II. Der Kläger hat die Kosten des Verfahrens zu tragen.
III. Das Urteil ist wegen der Kosten vorläufig vollstreckbar. Der Kläger kann die Vollstreckung durch Sicherheitsleistung in Höhe des zu vollstreckenden Betrages abwenden, wenn nicht der Beklagte vorher in gleicher Höhe Sicherheit leistet.

Gründe

Die zulässige Klage ist unbegründet. Der Bescheid vom 28. August 2020 ist rechtmäßig und verletzt den Kläger nicht in seinen Rechten, § 113 Abs. 1 Satz 1 VwGO.

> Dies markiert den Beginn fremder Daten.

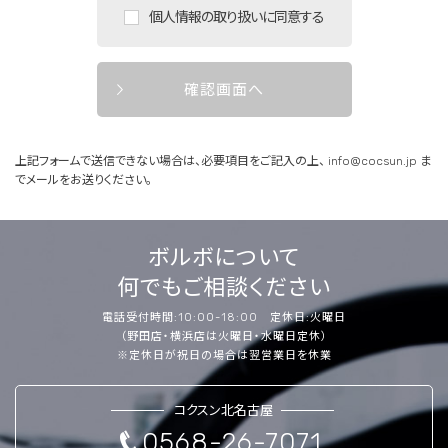
個人情報の取り扱いに同意する
確認画面へ
上記フォームで送信できない場合は、必要項目をご記入の上、
info@cocsun.jp
ま
でメールをお送りください。
ボルボについて
何でもご相談ください
電話受付時間:10:00-18:00 定休日:火曜日
（野田店・横浜店は火曜日・水曜日定休）
※定休日が祝日の場合は翌営業日を休業
コクスン北名古屋
0568-26-7071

Der Beklagte hat den Kläger zu Recht aus der Bundesrepublik Deutschland ausgewiesen (1.) und die Wirkungen der Ausweisung auf sechs Jahre, für den Fall der Nichterfüllung der Bedingung einer nachweislichen Straffreiheit auf acht Jahre befristet (2.).
1. Die Ausweisung des Klägers aus dem Bundesgebiet (Ziffer 1) ist rechtmäßig und der Kläger wird dadurch nicht in seinen Rechten verletzt (§ 113 Abs. 1 Satz 1 VwGO).

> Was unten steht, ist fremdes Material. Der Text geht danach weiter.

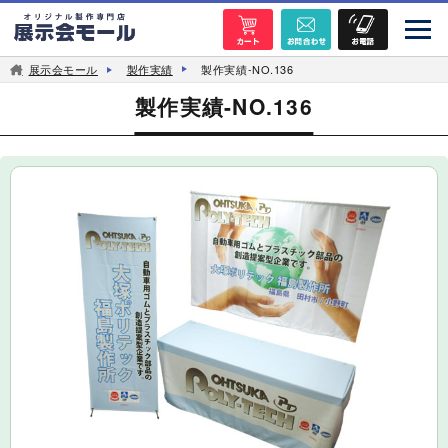
展示会モール
製作実績
製作実績-NO.136
製作実績-NO.136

Maßgeblicher Zeitpunkt für die verwaltungsgerichtliche Beurteilung der Sach- und Rechtslage ist der Zeitpunkt der letzten mündlichen Verhandlung oder der Entscheidung des Tatsachengerichtes (vgl. BVerwG, U.v. 30.7.2013 – 1 C 9/12, InfAuslR 2013, 418, Rn. 8; U.v. 10.7.2012 – 1 C 19/11, BVerwGE 143, 277, Rn. 12 m. w. N.).
1.1. Nach § 53 Abs. 1 AufenthG wird ein Ausländer ausgewiesen, dessen Aufenthalt die öffentliche Sicherheit und Ordnung, die freiheitliche demokratische Grundordnung oder sonstige erhebliche Interessen der Bundesrepublik Deutschland gefährdet, wenn die unter Berücksichtigung aller Umstände des Einzelfalles vorzunehmende Abwägung der Interessen an der Ausreise mit den Interessen an einem weiteren Verbleib des Ausländers im Bundesgebiet ergibt, dass das öffentliche Interesse an der Ausreise überwiegt. Diese Voraussetzungen liegen hier vor. Die in § 53 Abs. 1 AufenthG tatbestandlich vorausgesetzte Gefährdung der öffentlichen Sicherheit und Ordnung ist beim Kläger gegeben.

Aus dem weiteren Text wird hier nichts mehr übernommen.